WHEN Thomas* first moved from the UK to Australia 15 years ago, he made the switch from his drug of choice cocaine to methamphetamine as it was more readily available here.

“It was a bad mistake,” he says.

At first he would do it once a month, but after his mother died, the frequency started to increase to every fortnight and then once a week.

“I pulled back from that because I could see what it was doing. Amazingly I continued to hold down a good job – there was a survival instinct in me that said ‘you’ll lose everything’,” he remembers.

But it wasn’t until after he met his partner of 8 years that he decided to get help.

At first, Thomas successfully hid it from his partner. But when he started to have problems with his family and his meth use started to creep up again, he decided it was time to reach out for help.

“I said to myself ‘it has become too big a part of my life’, I went into ACON and met a counsellor for the first time,” he says.

“I remember bursting into tears and collapsing into a heap.”

HIV and LGBTI health organisation ACON provides an LGBTI-specific drug and counselling service. Ninety per cent of its Substance Support Service clients are gay men, and 80 per cent of its client’s primary substance of use is methamphetamine.

ACON Community Care manager Sarah Lambert says the clients are primarily coming in to manage their use to avoid going down the path that it significantly affects their lives.

“What our counsellors do is talk about harm reduction, but they also talk about what are some of the warning signs that your use is getting out of control,” she says.

“Clients, knowing that we are an LGBTI service, don’t have to explain their sexuality or the context of their drug use

“Things like having to explain their sexual preferences, who their family is, how they use the substance, the environment in which they use it, their sexual practice – they don’t have to spend time educating the counsellor instead of getting the help they need.”

Lambert says the stigma around ice and negative media campaigns play a huge role in stopping people from seeking support.

Dr Nadine Ezard, Clinical Director of the Alcohol and Drug Service at St Vincent’s Hospital, agrees that the imagery the general public are presented with by the media of “scary, scabby psychotic” ice addicts means people are less likely to disclose their use and are less likely to come forward for treatment.

“When people come to us, they say they don’t recognise themselves in that,” Dr Ezard says.

“It is preventing people from coming forward.”

The rates of substance use is higher among the LGBTI community than the general population, and the majority of people are using crystal less than once a month.

“Only a small proportion of people are running into problems,” Dr Ezard says.

“What we hope to do is encourage people to come forward to talk to professionals before they run into problems.”

Some of the red flags people who use meth might notice are: transitioning from smoking to injecting; having to use ice to go to work; or fighting with people around them.

Other warning signs could be “using drugs or alcohol in ways you didn’t before, doing things during sex you wouldn’t usually do when you’re sober,” Dr Ezard says.

Although ice is often seen as just a gay man’s drug, Dr Ezard says it is being used across the board by women and trans people too.

“The interesting thing is when you ask about the reasons for using, women tend to use crystal for productivity,” she says.

“Their stories are more about productivity but for men is more about pleasure and desire.”
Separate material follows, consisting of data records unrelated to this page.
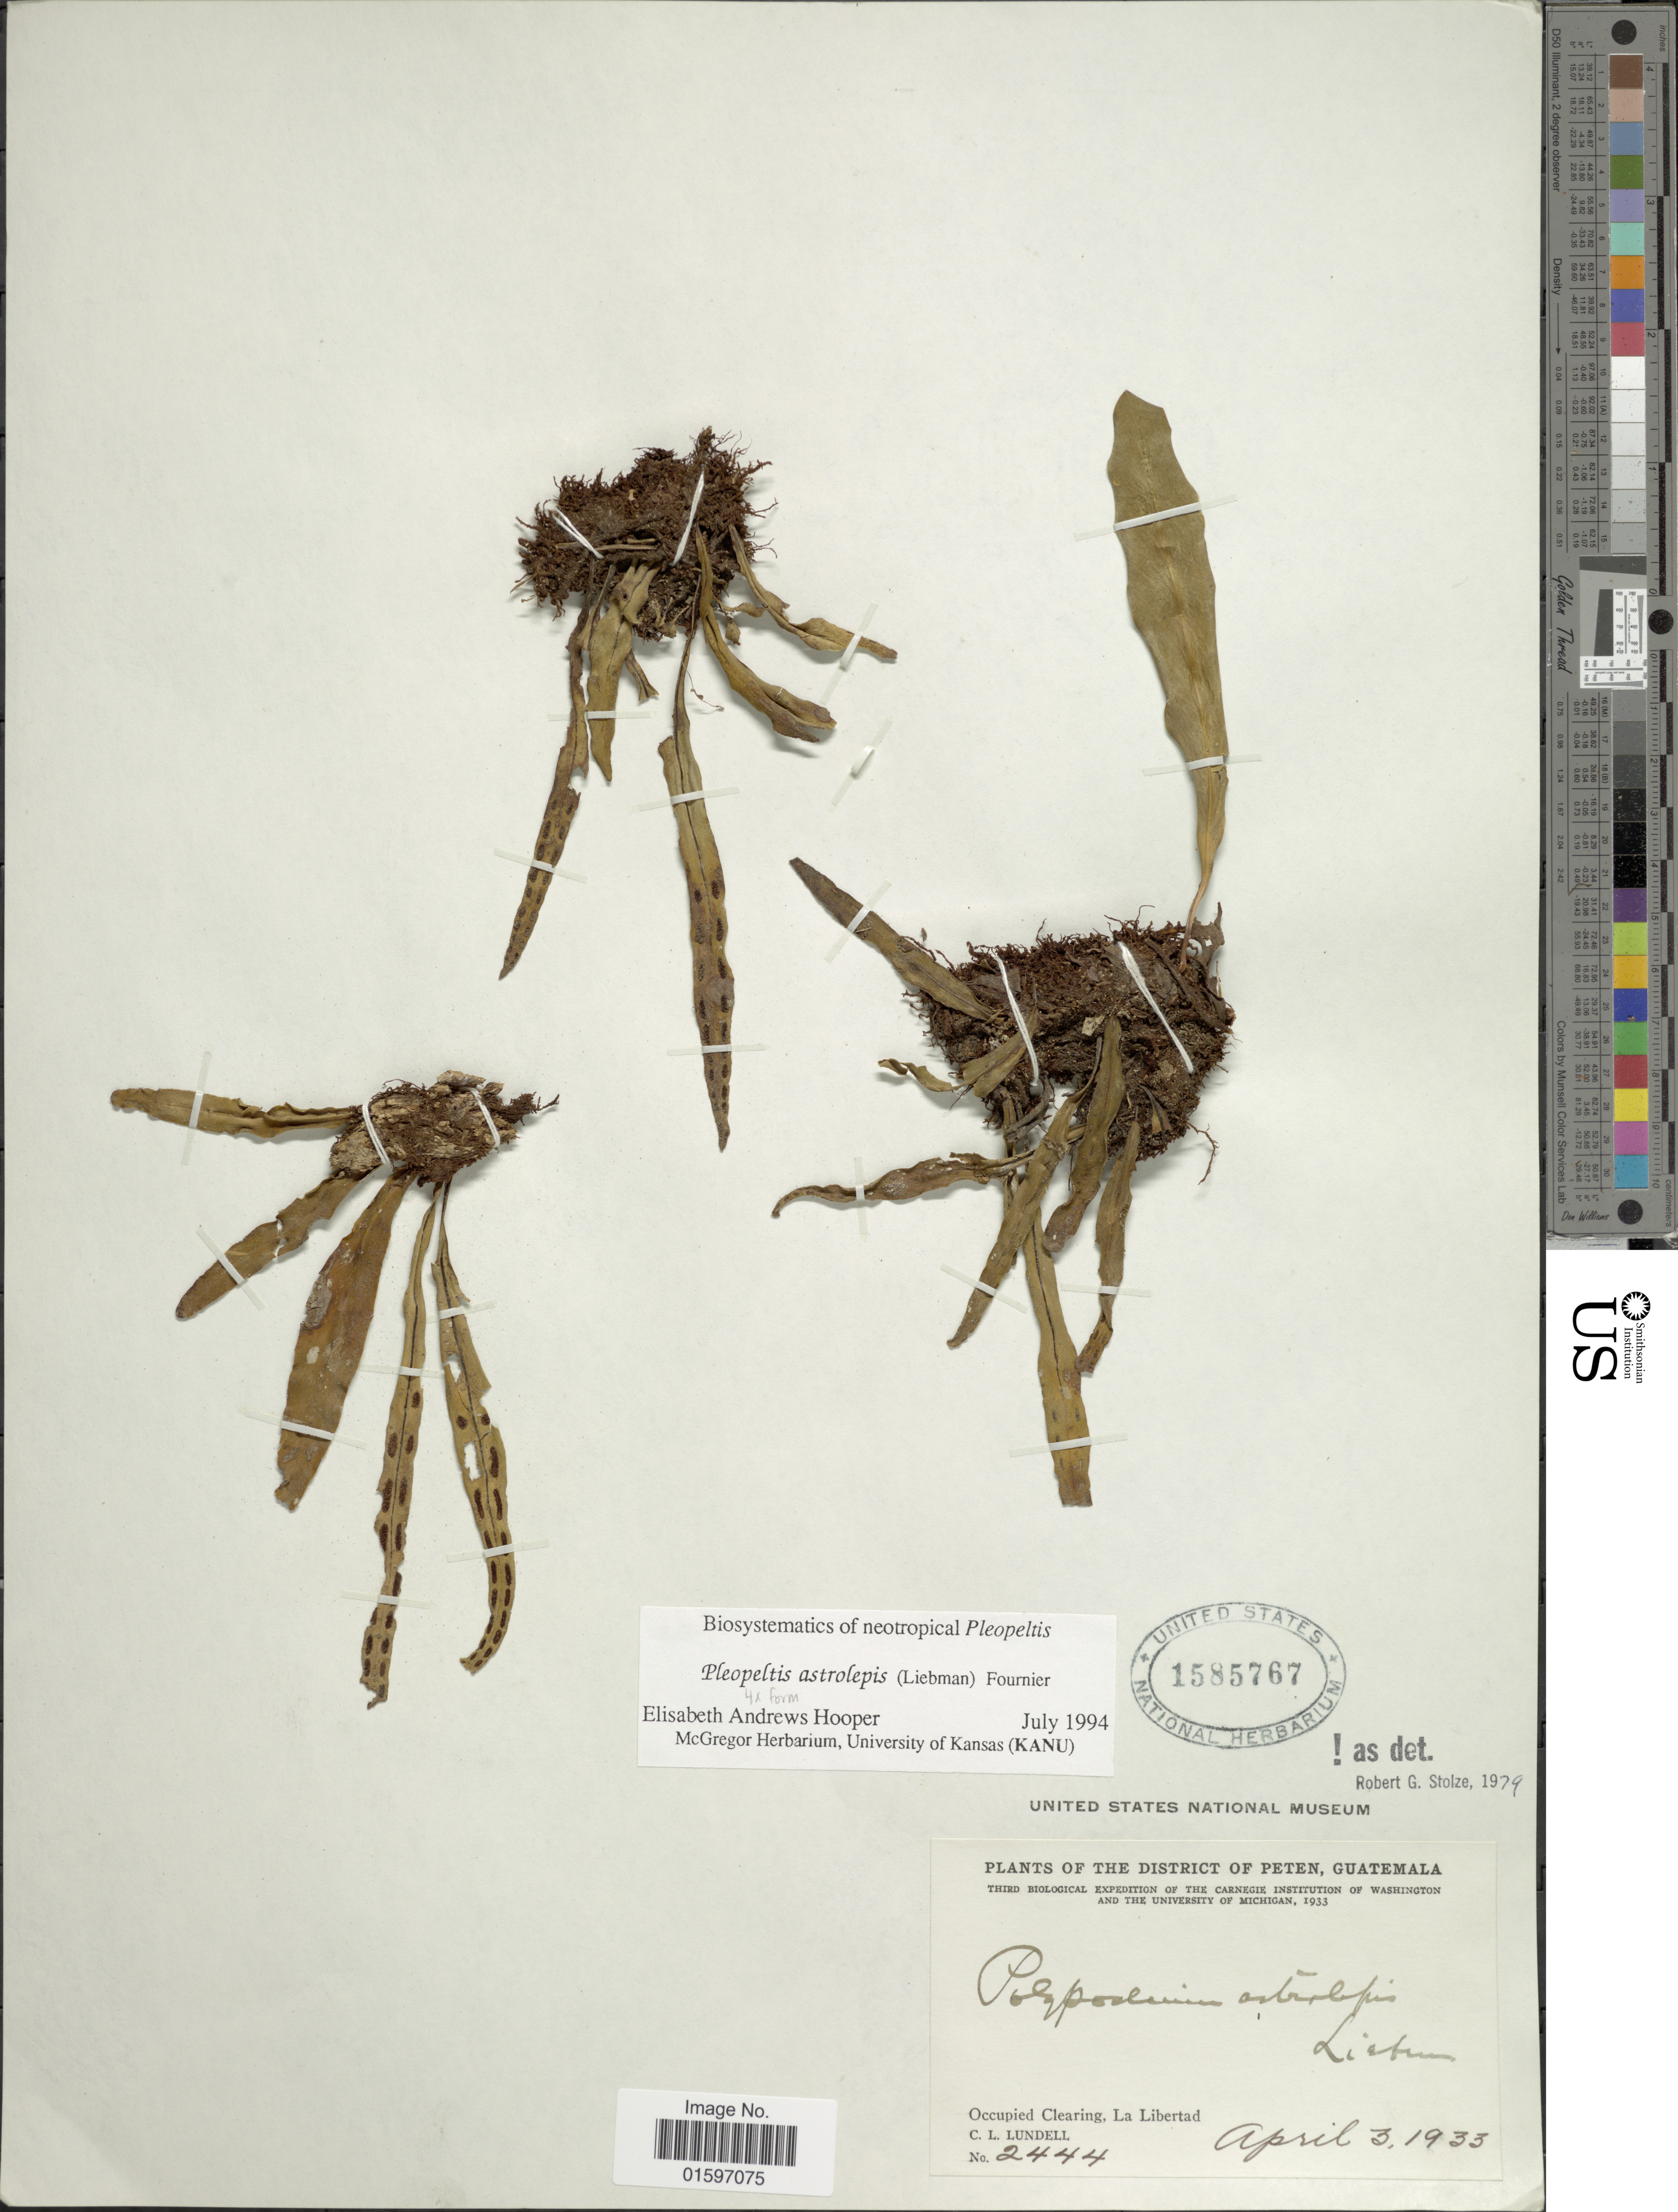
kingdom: Plantae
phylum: Tracheophyta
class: Polypodiopsida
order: Polypodiales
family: Polypodiaceae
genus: Pleopeltis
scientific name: Pleopeltis astrolepis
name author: (Liebm.) E. Fourn.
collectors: C. L. Lundell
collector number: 2444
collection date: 1933-04-03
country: Guatemala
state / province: El Petén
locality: District of Peten, Guatemala, Occupied Clearing, La Libertad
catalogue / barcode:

Dr Adam Bourne, Assistant Professor at the London School of Hygiene and Tropical Medicine, says the UK watched for over a decade as ice took hold in Australia and the US, wondering when it would arrive on their shores.

In 2011/2012, the first signs that it was becoming an issue started to appear.

“The proportion of men using crystal meth is still very low – compared to other substances – but it’s clearly causing problems for some guys who are struggling to use it safely, or are finding it hard to moderate their use,” he says.

“Typically health professionals and drug counsellors [in the UK] don’t try to tell people to stop using drugs, but rather they try to work with them to reduce the harms associated with drug use if they choose to do so.

“Other countries in the world take a very different approach and base their drug response entirely on trying to prevent their use in the first place. This isn’t a very realistic strategy. Throughout human history people have used drugs – we need to accept that and find ways to limit any negative impact wherever possible.”

He also agrees that the stigma around crystal meth use makes it much harder for people to come forward and seek help.

“Shaming people because of the way they behave can make them feel more isolated or vulnerable, which may in fact lead them to use more drugs in order to try and escape those feelings,” Dr Bourne says.

“It’s really important we don’t sensationalise the issue, or demonise those guys who do engage in chem sex as this will only serve to increase stigma and make it harder for them to access help when they need it.”

Lambert says the majority of clients presenting to ACON are seeking support to help manage their use of meth before it becomes an issue. “Most of our community is proactive and seek out help and are usually well informed about their use – they’re quite savvy. To be honest, alcohol is a drug of greater concern.”

Dr Ezard agrees that alcohol is a bigger problem in society, and the hype around methamphetamine is out of proportion. “It has the negative effect of demonising the people using the drug…it stops people coming forward for treatment,” she says.

* Thomas’ name has been changed to protect his identity.